Arbeidskosten staan vermeld in paragraaf 14.4.

11.3.1

Aanleg

In tabel 11.3.1 staan normen voor de arbeidsbehoefte bij het inplanten van een perceel zwarte bes. Het planten gebeurt zowel handmatig als machinaal, in de tabel is uitgegaan van machinaal planten. Dit werk wordt in de winter of het voorjaar uitgevoerd.
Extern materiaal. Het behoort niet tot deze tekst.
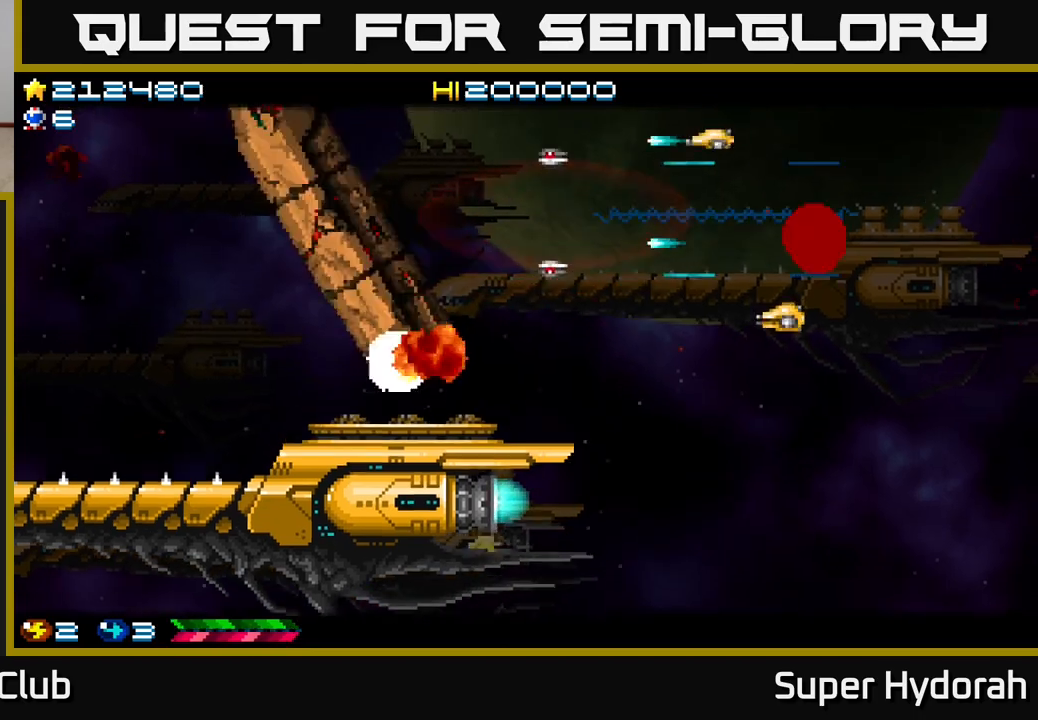
{"buttons": ["A", "DPAD_RIGHT"], "left_stick": "center", "events": [[50, "DPAD_UP", "up"], [100, "DPAD_UP", "down"], [117, "DPAD_LEFT", "down"], [300, "DPAD_UP", "up"], [383, "DPAD_DOWN", "down"], [383, "DPAD_LEFT", "up"], [450, "DPAD_RIGHT", "down"], [467, "DPAD_DOWN", "up"]]}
Tabel 11.3.1 Normen voor de arbeidsbehoefte en de benodigde trekkeruren (uren/ha) bij aanleg en rooien van een aanplant zwarte bessen

Bewerkingen Arbeidsuren Trekker

uren

Ploegen 4 4

Kunstmest strooien (inclusief aanvoer) 1 1

Grondbewerking 1 1

Controle uitgangsmateriaal 2

Planten 20 10

Totaal 28 16

11.3.2

Teelt

De teelt van zwarte bessen vergt in verhouding met andere kleinfruit gewassen weinig arbeid omdat ze akkerbouwmatig worden geteeld.

Tabel 11.3.2 Benodigde arbeid en trekkeruren voor de teelt van zwarte bes (uren/ha/jaar)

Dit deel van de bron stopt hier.